#### [INSTRUCTIONS TO FOLLOW]
Look through the data that follows and copy each line with the string "left".

======== GIVEN RECORDS

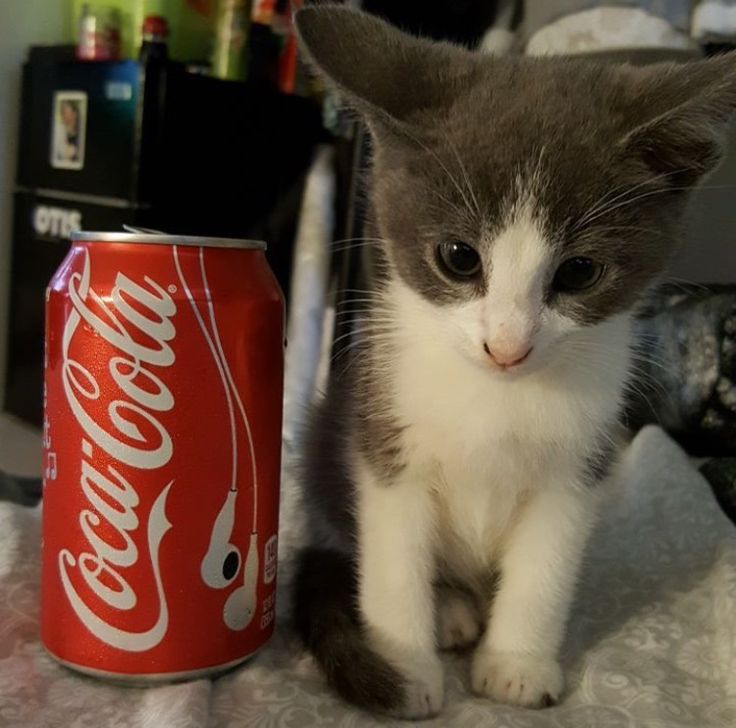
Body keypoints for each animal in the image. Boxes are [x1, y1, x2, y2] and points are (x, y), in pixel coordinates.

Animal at [292, 5, 736, 724]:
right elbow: (394, 565)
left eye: (579, 272)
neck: (499, 395)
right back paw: (448, 610)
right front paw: (405, 666)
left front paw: (517, 666)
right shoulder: (386, 439)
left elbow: (544, 570)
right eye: (458, 257)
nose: (507, 345)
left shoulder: (580, 467)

================

#### [RESULT OF THIS EXERCISE]
left eye: (579, 272)
left front paw: (517, 666)
left elbow: (544, 570)
left shoulder: (580, 467)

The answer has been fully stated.